Bu bulguya maliyet analizi ile birlikte bakıldığında, Türkiye’nin elektrik üretiminden kaynaklanan sera gazı emisyonlarını önümüzdeki 5 yıl içerisinde sabitleyebileceği ortaya çıkıyor. Bunun için, Türkiye yenilenebilir kaynaklara yönelirse mevcut kömür odaklı politikaların maliyetinden daha fazlasına katlanması gerekmiyor; 2014-2030 döneminde her iki senaryonun toplam maliyeti neredeyse aynı çıktığına işaret ediliyor.
WWF Türkiye raporundaki belli başlı öneriler şöyle;
1. Yenilenebilir enerji, arz güvenliğinin ana unsuru haline getirilmeli; yenilenebilir enerji teknolojilerinin maliyeti ise her geçen gün düşüyor.

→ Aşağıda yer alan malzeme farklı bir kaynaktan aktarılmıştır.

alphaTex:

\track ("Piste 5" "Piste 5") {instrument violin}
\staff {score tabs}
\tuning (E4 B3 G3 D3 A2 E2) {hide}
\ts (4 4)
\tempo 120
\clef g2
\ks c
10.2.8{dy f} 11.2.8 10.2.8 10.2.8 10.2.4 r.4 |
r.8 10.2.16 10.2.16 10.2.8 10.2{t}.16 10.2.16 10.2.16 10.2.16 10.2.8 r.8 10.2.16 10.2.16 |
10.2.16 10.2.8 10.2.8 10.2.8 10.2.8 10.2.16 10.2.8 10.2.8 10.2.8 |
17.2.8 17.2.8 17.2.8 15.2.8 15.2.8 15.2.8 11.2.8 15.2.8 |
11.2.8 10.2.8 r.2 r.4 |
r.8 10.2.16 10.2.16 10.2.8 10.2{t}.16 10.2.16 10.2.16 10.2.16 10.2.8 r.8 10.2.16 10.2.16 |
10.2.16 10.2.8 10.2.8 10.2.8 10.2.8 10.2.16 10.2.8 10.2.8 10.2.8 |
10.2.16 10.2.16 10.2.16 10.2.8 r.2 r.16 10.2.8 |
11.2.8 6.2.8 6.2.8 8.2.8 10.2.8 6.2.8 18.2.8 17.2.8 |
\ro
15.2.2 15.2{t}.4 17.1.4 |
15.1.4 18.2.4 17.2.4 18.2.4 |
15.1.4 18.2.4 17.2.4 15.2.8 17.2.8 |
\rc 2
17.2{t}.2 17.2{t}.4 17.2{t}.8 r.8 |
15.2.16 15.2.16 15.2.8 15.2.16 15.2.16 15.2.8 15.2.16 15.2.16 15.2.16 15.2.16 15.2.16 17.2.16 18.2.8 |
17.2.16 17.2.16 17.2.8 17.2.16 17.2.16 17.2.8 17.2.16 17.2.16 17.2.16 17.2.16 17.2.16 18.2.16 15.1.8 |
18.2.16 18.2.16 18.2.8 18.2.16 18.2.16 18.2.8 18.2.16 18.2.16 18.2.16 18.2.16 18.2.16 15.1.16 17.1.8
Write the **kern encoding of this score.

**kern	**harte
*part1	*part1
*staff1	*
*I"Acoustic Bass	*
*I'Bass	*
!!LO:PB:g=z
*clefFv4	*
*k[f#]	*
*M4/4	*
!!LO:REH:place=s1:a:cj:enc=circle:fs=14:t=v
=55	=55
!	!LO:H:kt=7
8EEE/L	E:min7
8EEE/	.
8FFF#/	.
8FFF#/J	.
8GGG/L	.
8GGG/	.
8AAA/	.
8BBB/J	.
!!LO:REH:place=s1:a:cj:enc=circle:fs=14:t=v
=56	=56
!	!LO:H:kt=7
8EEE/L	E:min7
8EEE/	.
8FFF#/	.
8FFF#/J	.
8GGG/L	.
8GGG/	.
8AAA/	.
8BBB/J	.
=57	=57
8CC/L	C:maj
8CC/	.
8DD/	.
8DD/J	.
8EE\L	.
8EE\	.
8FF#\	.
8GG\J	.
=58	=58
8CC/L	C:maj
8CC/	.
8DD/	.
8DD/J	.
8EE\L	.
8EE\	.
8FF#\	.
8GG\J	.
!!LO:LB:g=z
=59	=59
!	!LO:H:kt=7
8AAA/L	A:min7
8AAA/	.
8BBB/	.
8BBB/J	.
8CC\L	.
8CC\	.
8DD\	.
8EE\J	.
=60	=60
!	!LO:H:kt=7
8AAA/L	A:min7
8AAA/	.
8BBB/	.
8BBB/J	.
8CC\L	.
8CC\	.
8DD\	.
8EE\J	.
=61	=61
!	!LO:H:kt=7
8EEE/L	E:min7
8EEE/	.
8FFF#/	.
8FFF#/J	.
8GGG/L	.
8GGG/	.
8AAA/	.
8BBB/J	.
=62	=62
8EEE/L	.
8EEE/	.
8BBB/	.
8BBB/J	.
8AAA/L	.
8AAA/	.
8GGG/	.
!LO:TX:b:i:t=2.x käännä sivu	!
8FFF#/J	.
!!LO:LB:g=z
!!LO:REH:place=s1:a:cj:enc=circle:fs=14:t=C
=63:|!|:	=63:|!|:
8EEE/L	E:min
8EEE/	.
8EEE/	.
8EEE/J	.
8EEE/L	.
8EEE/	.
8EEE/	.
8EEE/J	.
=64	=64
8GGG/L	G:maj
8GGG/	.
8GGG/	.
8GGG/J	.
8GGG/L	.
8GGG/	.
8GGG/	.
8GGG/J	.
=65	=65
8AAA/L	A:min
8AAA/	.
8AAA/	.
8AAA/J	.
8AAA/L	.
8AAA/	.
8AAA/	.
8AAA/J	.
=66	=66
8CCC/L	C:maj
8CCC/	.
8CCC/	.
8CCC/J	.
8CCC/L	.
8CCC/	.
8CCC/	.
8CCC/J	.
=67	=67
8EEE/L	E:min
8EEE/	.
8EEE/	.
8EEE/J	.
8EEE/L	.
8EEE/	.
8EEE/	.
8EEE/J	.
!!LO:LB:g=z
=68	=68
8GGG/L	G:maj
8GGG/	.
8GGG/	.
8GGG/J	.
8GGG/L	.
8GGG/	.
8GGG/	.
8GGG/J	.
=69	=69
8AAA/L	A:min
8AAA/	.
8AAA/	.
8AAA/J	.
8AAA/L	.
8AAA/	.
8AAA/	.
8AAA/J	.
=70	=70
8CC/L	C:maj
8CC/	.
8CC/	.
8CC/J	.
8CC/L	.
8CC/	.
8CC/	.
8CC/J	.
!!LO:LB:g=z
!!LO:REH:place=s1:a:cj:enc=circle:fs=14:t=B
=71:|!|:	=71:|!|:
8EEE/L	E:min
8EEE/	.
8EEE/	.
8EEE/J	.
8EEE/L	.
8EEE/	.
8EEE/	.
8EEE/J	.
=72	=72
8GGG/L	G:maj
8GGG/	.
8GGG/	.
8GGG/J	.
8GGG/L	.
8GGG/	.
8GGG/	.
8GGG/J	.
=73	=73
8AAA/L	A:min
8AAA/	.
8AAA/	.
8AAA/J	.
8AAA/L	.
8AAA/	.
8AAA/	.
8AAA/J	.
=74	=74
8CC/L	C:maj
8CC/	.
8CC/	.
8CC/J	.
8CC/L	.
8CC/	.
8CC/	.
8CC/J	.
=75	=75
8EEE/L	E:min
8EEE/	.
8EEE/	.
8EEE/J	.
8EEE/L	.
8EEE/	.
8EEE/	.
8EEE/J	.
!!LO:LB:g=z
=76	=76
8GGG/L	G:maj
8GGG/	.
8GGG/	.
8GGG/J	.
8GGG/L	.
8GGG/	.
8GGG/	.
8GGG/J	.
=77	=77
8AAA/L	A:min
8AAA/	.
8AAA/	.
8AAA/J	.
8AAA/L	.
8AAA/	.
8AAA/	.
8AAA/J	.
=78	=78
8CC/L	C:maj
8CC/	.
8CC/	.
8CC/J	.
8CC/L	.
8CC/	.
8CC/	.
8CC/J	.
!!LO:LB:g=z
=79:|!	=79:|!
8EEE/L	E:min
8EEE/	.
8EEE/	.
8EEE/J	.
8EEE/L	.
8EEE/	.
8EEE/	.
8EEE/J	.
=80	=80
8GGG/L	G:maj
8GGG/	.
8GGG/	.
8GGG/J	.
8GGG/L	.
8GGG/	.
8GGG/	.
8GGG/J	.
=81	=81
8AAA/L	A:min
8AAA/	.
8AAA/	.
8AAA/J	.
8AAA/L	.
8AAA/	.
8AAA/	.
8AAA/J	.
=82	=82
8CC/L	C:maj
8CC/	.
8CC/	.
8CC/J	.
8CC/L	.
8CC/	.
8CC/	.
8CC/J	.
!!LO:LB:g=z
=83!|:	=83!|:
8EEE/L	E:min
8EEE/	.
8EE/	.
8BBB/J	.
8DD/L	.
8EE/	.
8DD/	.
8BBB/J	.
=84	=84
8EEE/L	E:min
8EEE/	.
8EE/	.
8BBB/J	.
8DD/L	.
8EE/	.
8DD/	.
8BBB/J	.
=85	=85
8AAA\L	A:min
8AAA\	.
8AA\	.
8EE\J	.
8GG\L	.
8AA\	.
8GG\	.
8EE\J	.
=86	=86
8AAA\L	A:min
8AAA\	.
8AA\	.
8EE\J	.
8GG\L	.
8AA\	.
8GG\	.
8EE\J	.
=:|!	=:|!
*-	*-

Doğru hedefler ve politika araçları ile desteklenirse elektrik üretiminde ithal girdi kullanımının önüne geçilebilir.
2. Yenilenebilir enerji için daha gerçekçi ve iddialı hedefler koyulmalı; yatırımcılara yenilenebilir enerji teknolojilerine gerekli yatırımı yapmaları için güçlü sinyal verilmeli.
3. Yenilenebilir enerjiye verilen destekler daha etkin kılınmalı; arz güvenliği stratejisi ve elektrik piyasası mevzuatı, bu eğilimi yansıtacak; yenilenebilir enerjiye öncelik verilecek şekilde gözden geçirilmeli. Güneş ve rüzgârda alım garantisi fiyatları ve sürelerinde artırıma gidilmeli.
4. Başta kömür olmak üzere fosil yakıtlardan elektrik üretimi için sağlanan teşvikler kaldırılmalı. Termik santraller yerine yenilenebilir kaynaklara finansman sağlanmalı. Yenilenebilir enerji, sanayi politikasının bir parçası olmalı.